→ **PROMPT**
Go through the records below and report each line with "notes" in it.
─── SUPPLIED MATERIAL
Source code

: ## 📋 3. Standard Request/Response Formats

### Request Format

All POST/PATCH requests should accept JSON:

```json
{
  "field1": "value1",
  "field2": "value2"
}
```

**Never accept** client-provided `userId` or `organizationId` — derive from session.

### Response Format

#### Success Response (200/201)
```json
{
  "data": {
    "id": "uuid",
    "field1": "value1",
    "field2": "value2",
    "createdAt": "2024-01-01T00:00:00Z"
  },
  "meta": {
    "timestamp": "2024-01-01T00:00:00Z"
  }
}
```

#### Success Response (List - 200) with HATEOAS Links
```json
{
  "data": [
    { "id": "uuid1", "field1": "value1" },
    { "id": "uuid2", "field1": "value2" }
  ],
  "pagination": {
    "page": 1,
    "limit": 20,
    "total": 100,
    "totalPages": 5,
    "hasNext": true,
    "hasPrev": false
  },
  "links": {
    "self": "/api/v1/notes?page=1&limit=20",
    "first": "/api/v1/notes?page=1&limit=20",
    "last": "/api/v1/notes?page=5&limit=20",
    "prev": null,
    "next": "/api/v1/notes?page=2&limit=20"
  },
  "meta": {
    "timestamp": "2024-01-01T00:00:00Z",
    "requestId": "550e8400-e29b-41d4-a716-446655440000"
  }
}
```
──────
→ **COMPLETED EXERCISE**
    "self": "/api/v1/notes?page=1&limit=20",
    "first": "/api/v1/notes?page=1&limit=20",
    "last": "/api/v1/notes?page=5&limit=20",
    "next": "/api/v1/notes?page=2&limit=20"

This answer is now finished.